═══ ENTRIES SHOWN ═══

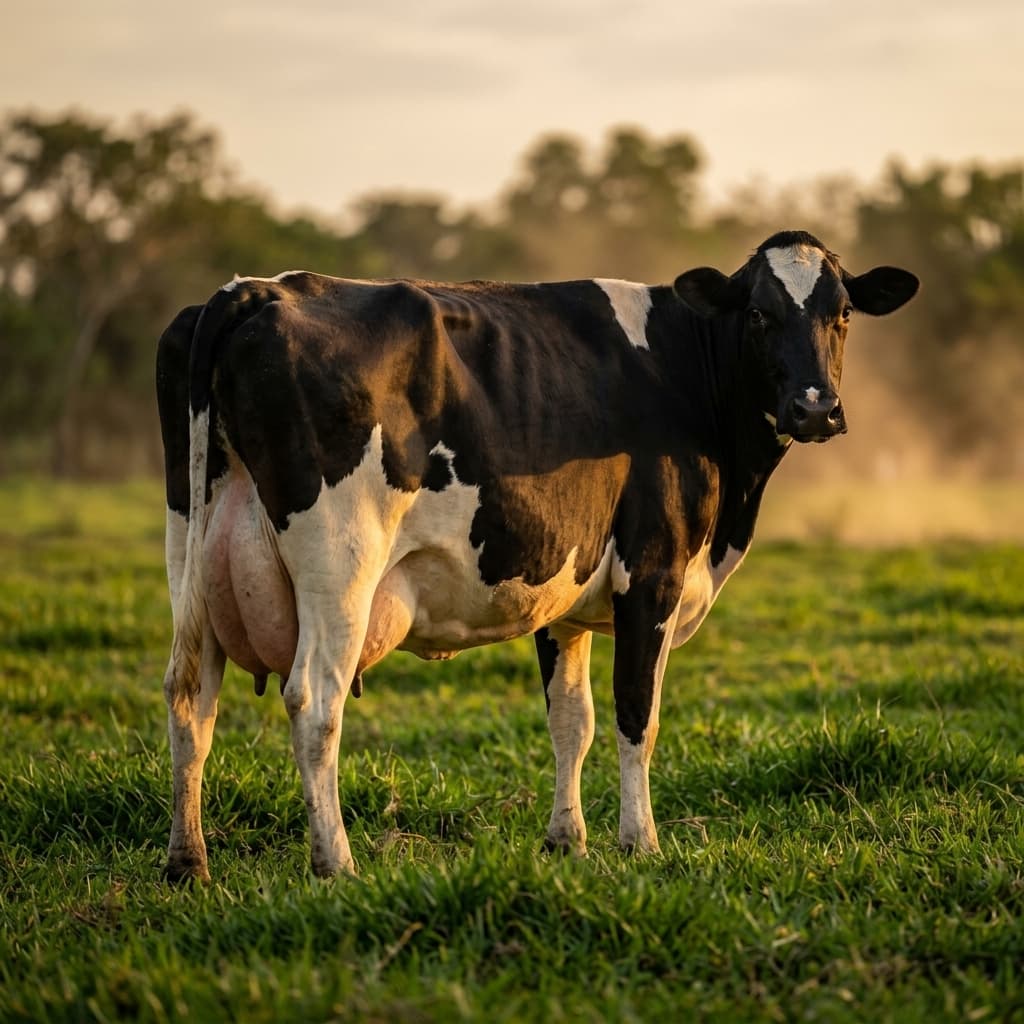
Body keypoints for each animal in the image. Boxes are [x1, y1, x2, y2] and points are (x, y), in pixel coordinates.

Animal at [156, 230, 918, 881]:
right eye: (759, 313)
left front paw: (565, 841)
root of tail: (253, 291)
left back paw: (188, 863)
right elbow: (636, 712)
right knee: (315, 700)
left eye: (843, 313)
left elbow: (570, 720)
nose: (815, 408)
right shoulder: (653, 574)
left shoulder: (566, 598)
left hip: (191, 556)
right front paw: (640, 843)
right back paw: (335, 862)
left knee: (191, 695)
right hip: (340, 562)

═══

WORK TASK: Hand back the records above exactly, leaving out every picture.

RESULT:
Body keypoints for each animal in the image. Boxes are [x1, y1, x2, y2] and points are (x, y), in pixel coordinates.

Animal at [156, 230, 918, 881]:
right eye: (759, 313)
left front paw: (565, 841)
root of tail: (253, 291)
left back paw: (188, 863)
right elbow: (636, 712)
right knee: (315, 700)
left eye: (843, 313)
left elbow: (570, 720)
nose: (815, 408)
right shoulder: (653, 574)
left shoulder: (566, 598)
left hip: (191, 556)
right front paw: (640, 843)
right back paw: (335, 862)
left knee: (191, 695)
right hip: (340, 562)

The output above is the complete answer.